Critics complained that The Age of Bronze was too realistic. It was a 'study rather than a statue, a too servile portait of a model without character or beauty; an astonishingly exact copy of a low type,' wrote Charles Tardeau in L'Art.

     I am not the artist Rodin was, so I have no right to comment on the work's right to be art. However, I have definitely stood back after many hours painting, only realize that in obsessing over detail, I lost the essence. I suppose it is no wonder that in the art I save for inspiration, my love for less is clear.

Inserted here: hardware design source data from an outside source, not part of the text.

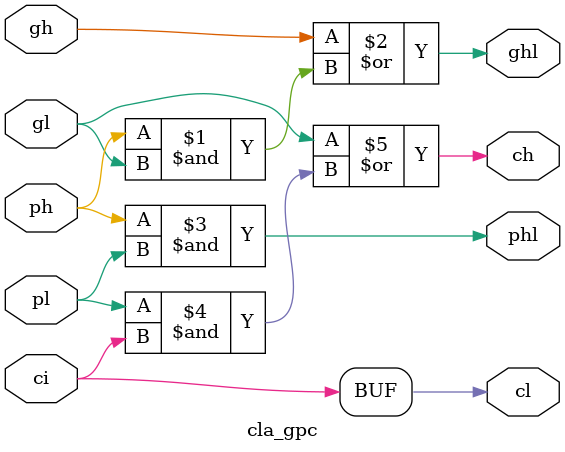
<source format=v>


module cla_gpc (
    input             gh,
    input             ph,
    input             gl,
    input             pl,
    input             ci,

    output            ghl,
    output            phl,
    output            ch,
    output            cl
);

assign ghl = gh | ph & gl;
assign phl = ph & pl;
assign ch = gl | pl & ci;
assign cl = ci;

endmodule

</source>
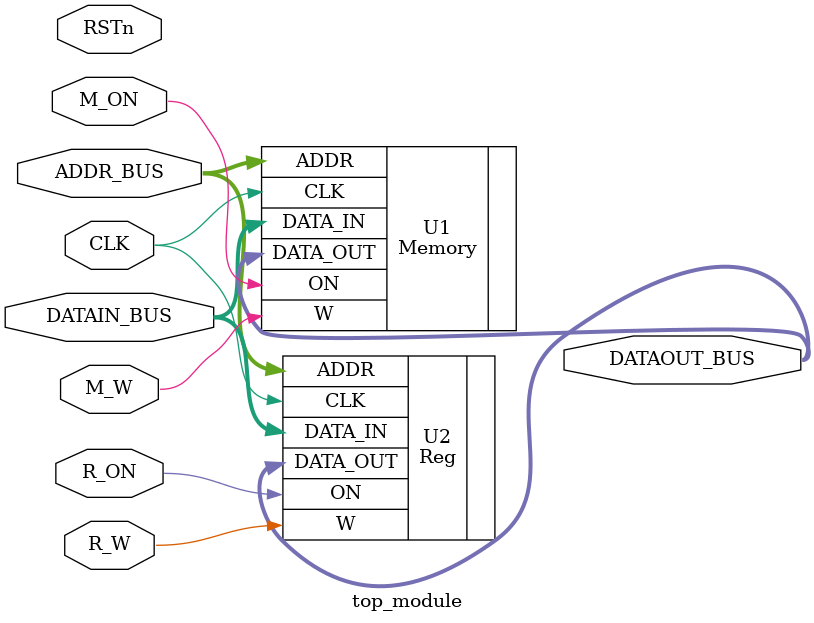
<source format=v>
module top_module
(
    CLK, RSTn, M_W,R_W,M_ON,R_ON,DATAIN_BUS,DATAOUT_BUS,ADDR_BUS
);
	 parameter word_size = 16;
	 parameter op_size = 4;
	 parameter addr_size=16;
    input CLK;
	 input RSTn;
	 
	 
	 /*******************************/
	 input M_W,R_W,M_ON,R_ON;
	 input[word_size-1:0] DATAIN_BUS;
	 input[addr_size-1:0] ADDR_BUS;
	 output[word_size-1:0] DATAOUT_BUS;
	 
	 	Memory U1
	  (
		.W( M_W ), 
		.CLK( CLK ), 
		.ON(M_ON),
		.ADDR( ADDR_BUS ), 
		.DATA_IN( DATAIN_BUS),
		.DATA_OUT( DATAOUT_BUS)
		);  
	 
	 	Reg U2
	  (
		.W( R_W ),
		.CLK( CLK ),
		.ON(R_ON),
		.ADDR( ADDR_BUS ), 
		.DATA_IN( DATAIN_BUS),
		.DATA_OUT( DATAOUT_BUS)
		);  


endmodule
</source>
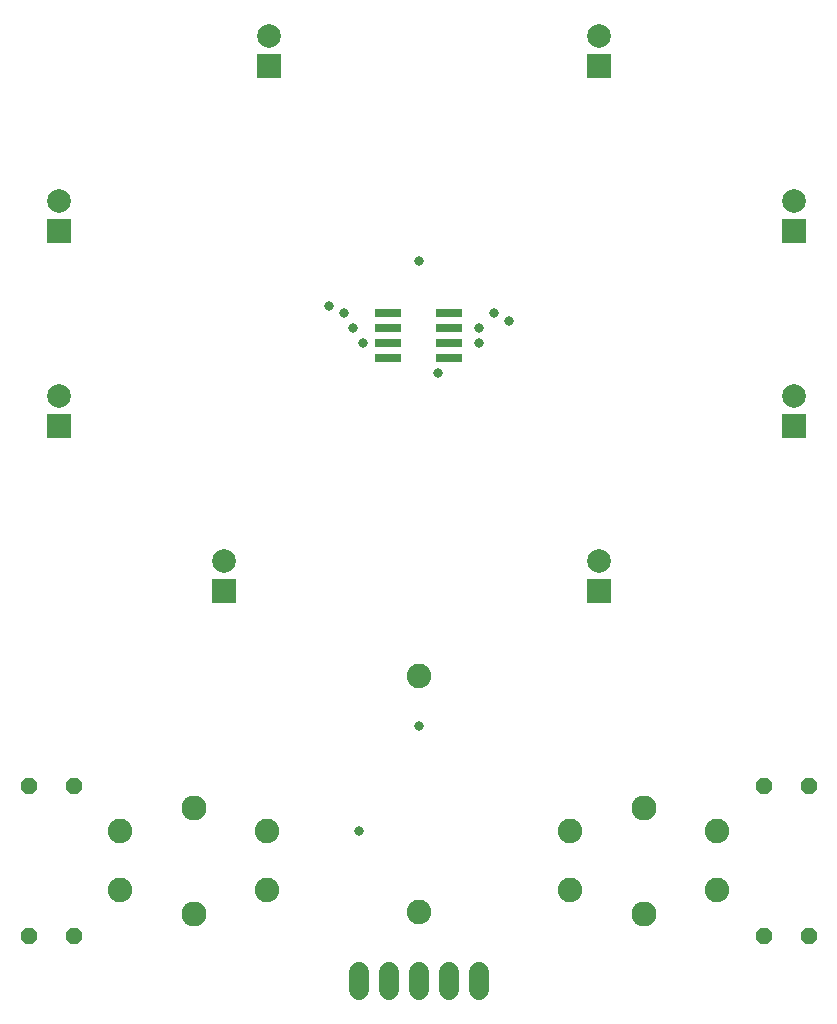
<source format=gbr>
G04 EAGLE Gerber X2 export*
%TF.Part,Single*%
%TF.FileFunction,Soldermask,Top,1*%
%TF.FilePolarity,Negative*%
%TF.GenerationSoftware,Autodesk,EAGLE,8.7.0*%
%TF.CreationDate,2018-04-04T18:07:55Z*%
G75*
%MOMM*%
%FSLAX34Y34*%
%LPD*%
%AMOC8*
5,1,8,0,0,1.08239X$1,22.5*%
G01*
%ADD10C,2.077000*%
%ADD11R,2.006600X2.006600*%
%ADD12C,2.006600*%
%ADD13C,2.127000*%
%ADD14R,2.327000X0.727000*%
%ADD15C,1.651000*%
%ADD16P,1.457113X8X112.500000*%
%ADD17C,0.832600*%


D10*
X444500Y296300D03*
X444500Y96300D03*
D11*
X596900Y812800D03*
D12*
X596900Y838200D03*
D11*
X762000Y673100D03*
D12*
X762000Y698500D03*
D13*
X635000Y184700D03*
X635000Y94700D03*
D10*
X697500Y114700D03*
X572500Y114700D03*
X697500Y164700D03*
X572500Y164700D03*
D13*
X254000Y184700D03*
X254000Y94700D03*
D10*
X316500Y114700D03*
X191500Y114700D03*
X316500Y164700D03*
X191500Y164700D03*
D14*
X470500Y577850D03*
X418500Y577850D03*
X470500Y565150D03*
X470500Y590550D03*
X470500Y603250D03*
X418500Y565150D03*
X418500Y590550D03*
X418500Y603250D03*
D11*
X762000Y508000D03*
D12*
X762000Y533400D03*
D11*
X596900Y368300D03*
D12*
X596900Y393700D03*
D11*
X139700Y508000D03*
D12*
X139700Y533400D03*
D11*
X279400Y368300D03*
D12*
X279400Y393700D03*
D11*
X317500Y812800D03*
D12*
X317500Y838200D03*
D11*
X139700Y673100D03*
D12*
X139700Y698500D03*
D15*
X393700Y45720D02*
X393700Y30480D01*
X419100Y30480D02*
X419100Y45720D01*
X444500Y45720D02*
X444500Y30480D01*
X469900Y30480D02*
X469900Y45720D01*
X495300Y45720D02*
X495300Y30480D01*
D16*
X152400Y76200D03*
X152400Y203200D03*
X114300Y76200D03*
X114300Y203200D03*
X736600Y76200D03*
X736600Y203200D03*
X774700Y76200D03*
X774700Y203200D03*
D17*
X444500Y254000D03*
X508000Y603250D03*
X393700Y165100D03*
X381000Y603250D03*
X397510Y577850D03*
X461010Y552450D03*
X388620Y590550D03*
X495300Y577850D03*
X520700Y596900D03*
X444500Y647700D03*
X368300Y609600D03*
X495300Y590550D03*
M02*

</source>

     Indulge me in one final example, in part because I have a pithy phrase befitting this article's subject. I am reading the third book in the Stormlight Archive (no spoilers here), and along the way the author introduces the character Wit. That’s not his actual name, but he’s the King’s Wit – with the freedom to take humorous jabs at folks in parties, deliver bad news to the king without repercussion, etc. I believe I am safe in saying that we, as a species, hold the characteristic of wit in high regard. It takes a certain mental awareness to respond quickly with a web of words that offend, but only slightly. Too many moments or too many words and the opportunity passes –- instead of being witty, it’s trying too hard.

     If humor were an umbrella, wit would be the rib of simplicity.